I call this the Great Grey Cap Mystery. Nobody has been able to explain it. How did Creed churn out so many solid EDTs before they were even a household name? Who was doing all this work behind the curtain? How did the brand manage to maintain such a high level of workmanship and material quality decades before internet notoriety gained them hundreds of millions in annual sales? Where did this level of perfumery pedigree stem from? If Creed himself was merely an "evaluator," then who else assisted with creating his pre-millennium range? The EDTs were vaulted in the late 2000s, just before Aventus was released. I've read countless basenotes and fragrantica forum threads discussing how fraudulent Creed is, yet I've never seen anyone explain where these fragrances came from. How did Olivier manage it? It remains a mystery. 

Luca Turin thinks Oppennheim's book is excellent, which gives me pause. Turin is so fiendishly biased against Creed that I almost wonder if his real name is Luca Turin Creed, a black sheep trying to disassociate from his family. In the 2008 edition of The Guide, he repeatedly contradicts his glowing estimation of Bourdon. His reviews piss all over Silver Mountain Water and Millésime Impérial. He says, "Erolfa always smelled nasty to me." Tania Sanchez gives Individuel and Thé Brun two stars each, which Turin agreed with. Turin loves Kouros and Cool Water (calls Bourdon a genius), but the only Bourdon Creed that gets four stars and a nod is GIT. It doesn't figure. 
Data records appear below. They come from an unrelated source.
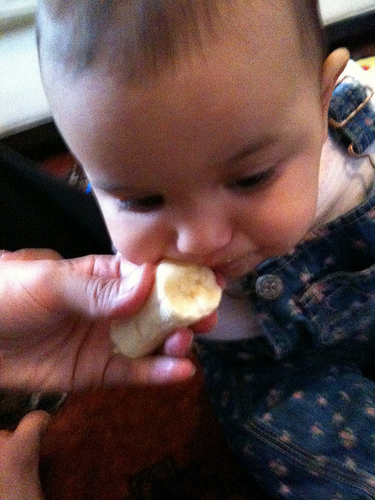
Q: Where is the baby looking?
A: Away from banana.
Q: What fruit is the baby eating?
A: Banana.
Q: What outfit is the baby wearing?
A: Overalls.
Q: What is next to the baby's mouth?
A: Banana.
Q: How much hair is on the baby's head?
A: Sparse.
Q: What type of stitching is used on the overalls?
A: Triple.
But then again, whenever Creed enters the picture, things seem to get kaleidoscopically weird. Up is down, left is right, cats live with dogs, and Pierre Bourdon is the little guy who got taken for ride after ride. Or maybe Gabe Oppenheim is the wrong man to write a book about this stuff? He was just a sports writer before this book, so I'm not sure how much of what he says should be taken seriously. Then again, I'm just a blogger, so you shouldn't take what I say very seriously, either.